Note, while the above example and the original historic Markush claim involved selecting a species from a group of chemicals, use of Markush claiming may be done in any of the recognized statutory classes under section 101, i.e. the Markush form of alternative claiming may be done with processes, machines, articles of manufacture, and of course compositions of matter.  However, with some mechanical inventions and process inventions (method claims), in many situations where a Markush claim could be used, a “means for” or “step for” claim could just as well be utilized.  For example, consider a table as an invention, where a claim is claiming how legs may be attached to the table.  In Markush claim language, such a claim might read, “…wherein a fastener selected from the group consisting of nails, screws, and bolts.”  Or instead this claim could be addressed with a means for claim of, “a means for fastening…”  A means for clause works here because there exists a word to generically describe the intended function here, i.e. “fastening.”  Where no such generic word exists, the Markush claim makes sense.  Means for and step for claims are beyond the scope of this article, and are governed by 35 U.S.C. section 112(f) (former known as “paragraph 6”) and the case law interpreting that provision.
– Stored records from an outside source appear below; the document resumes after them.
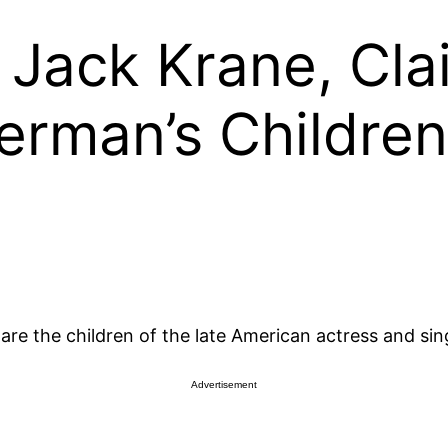
Jack Krane, Clai
lerman’s Children
e the children of the late American actress and singe
Advertisement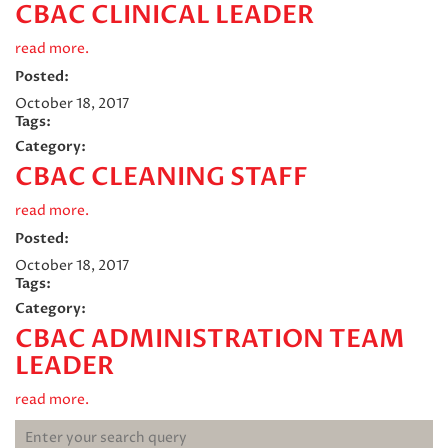
CBAC CLINICAL LEADER
read more.
Posted:
October 18, 2017
Tags:
Category:
CBAC CLEANING STAFF
read more.
Posted:
October 18, 2017
Tags:
Category:
CBAC ADMINISTRATION TEAM
LEADER
read more.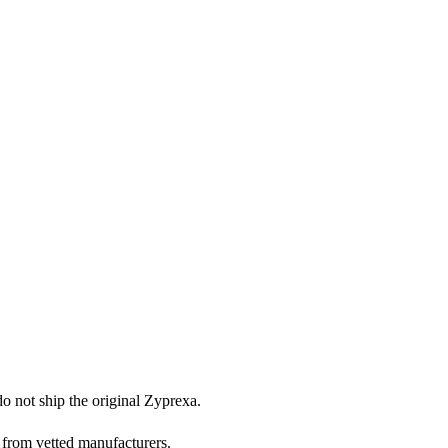
do not ship the original Zyprexa.
 from vetted manufacturers.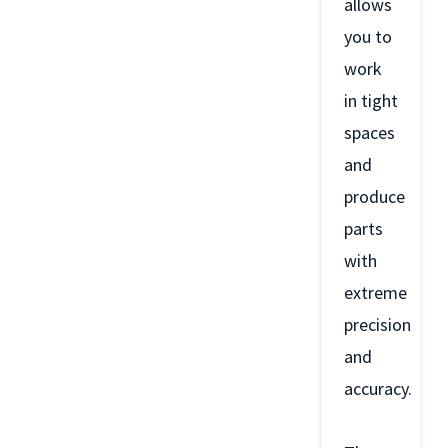
allows
you to
work
in tight
spaces
and
produce
parts
with
extreme
precision
and
accuracy.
So how do you draft a Markush claim?  A Markush claim generally has two accepted forms of implementing:

 “an alkali metal selected from the group consisting of lithium, sodium, and potassium”
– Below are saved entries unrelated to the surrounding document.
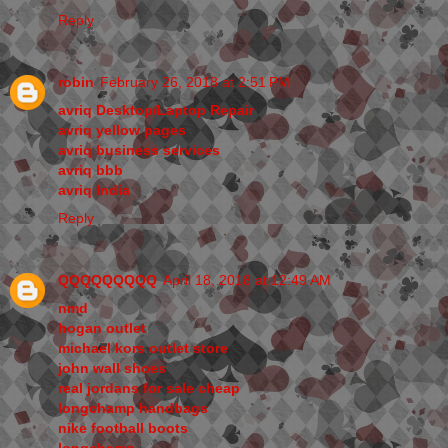
Reply
robin
February 26, 2018 at 2:51 PM
avriq Desktop/Laptop Repair
avriq yellow pages
avriq business services
avriq bbb
avriq India
Reply
QQQQQQQQQ
April 18, 2018 at 12:49 AM
nmd
hogan outlet
michael kors outlet store
john wall shoes
real jordans for sale cheap
longchamp handbags
nike football boots
longchamp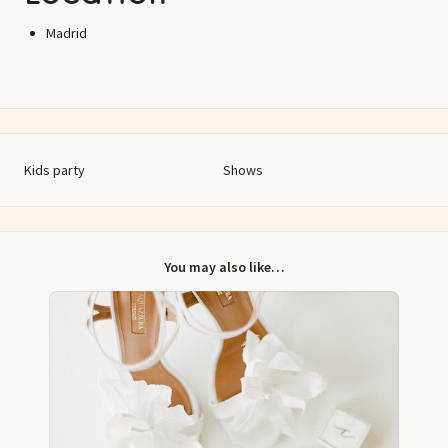
Madrid
Kids party
Shows
You may also like…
“an alkali metal is lithium, sodium, or potassium”

Note in the first form, to use a proper Markush claim one must use the transition word of “consisting of” along with the conjunctive “and.”  This simply means that group is a closed group which is important in avoiding an indefiniteness rejection.  The second form is also an accepted form of claiming in Markush style, wherein “or” is used instead of “and” and “consisting of” is omitted alotogether.  Do not mix and match the first form with the second form, i.e. the second form should not use “and.”

Lastly, we discuss a limitation in using Markush claims.  The elements listed in the group from which a selection is being made must share a characteristic or property.  For example, the elements in the group should “belong to a recognized physical or chemical class or an art-recognized class.”  MPEP 2173.05(h).  Further,

it is sufficient if the members of the group are disclosed in the specification to possess at least one property in common which is mainly responsible for their function in the claimed relationship, and it is clear from their very function in the claimed relationship, and it is clear from their very nature or from the prior art that all of them possess this property.  Id.

Thus, out of caution, it is a best practice to explicitly state what the shared property for a group is in the patent specification.  And if the level of abstraction for the shared characteristic is too broad, a patent examiner may very well reject the claim resulting in a need to amend the claim using several ordinary dependent claims.  Note there are other issues to consider with Markush claims, such as double-patenting and restriction requirements, but we will save those issues for another article.  In general, see MPEP 2173.05(h) for further information on Markush claiming.